**RECORDED DATA:**
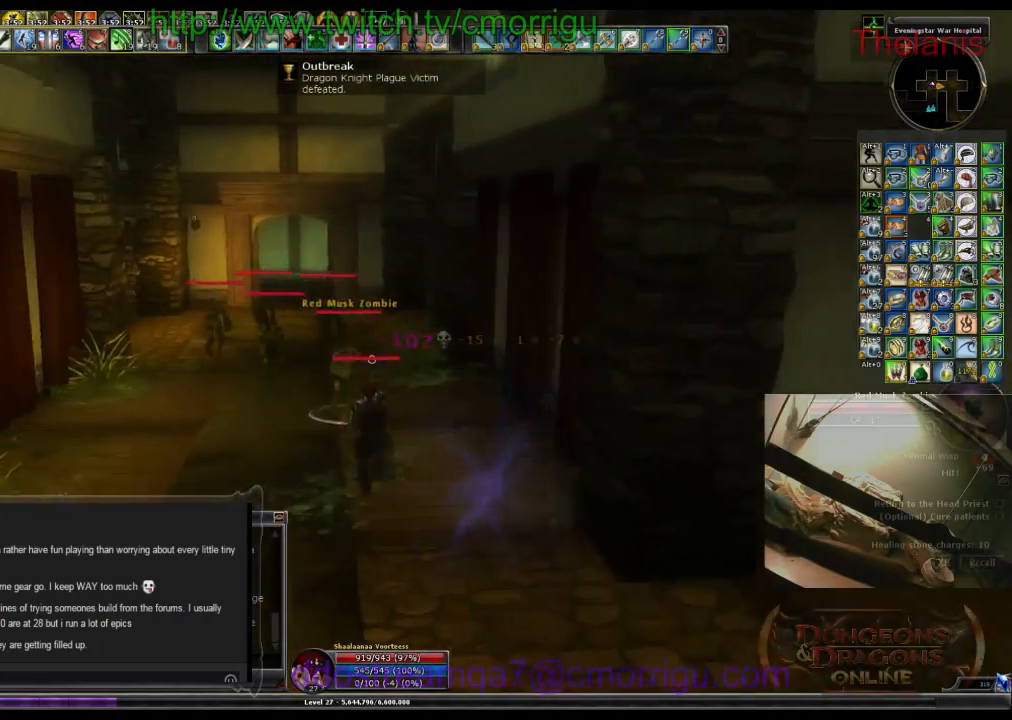
{"keys": ["1"], "events": [[166, "a", "up"], [200, "w", "up"], [400, "1", "down"]]}
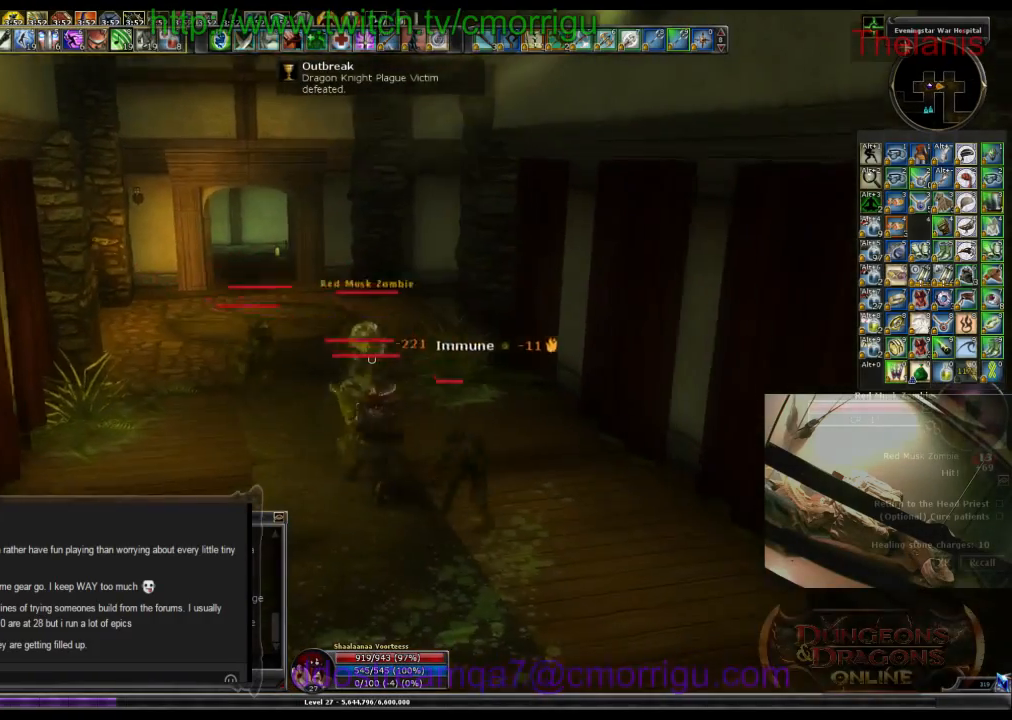
{"keys": ["2"], "events": [[66, "1", "up"], [433, "2", "down"]]}
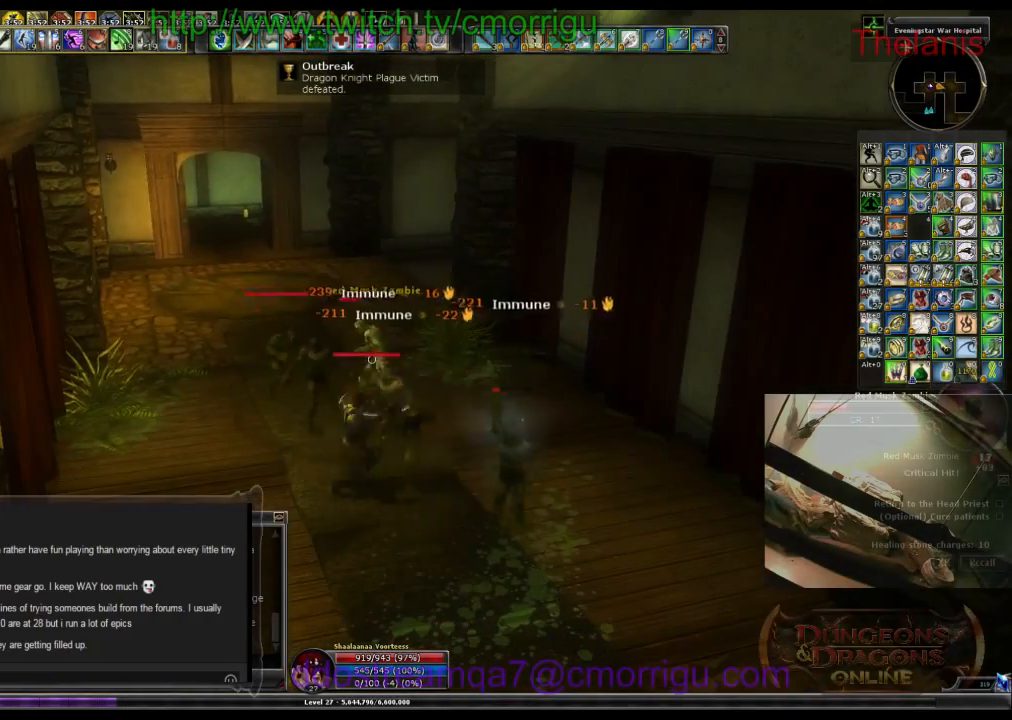
{"keys": [], "events": [[133, "2", "up"]]}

**BRIEF:** Your reply should be the full data above, copied exactly, with no pictures in it.

**SOLUTION TO THIS EXERCISE:**
{"keys": ["1"], "events": [[166, "a", "up"], [200, "w", "up"], [400, "1", "down"]]}
{"keys": ["2"], "events": [[66, "1", "up"], [433, "2", "down"]]}
{"keys": [], "events": [[133, "2", "up"]]}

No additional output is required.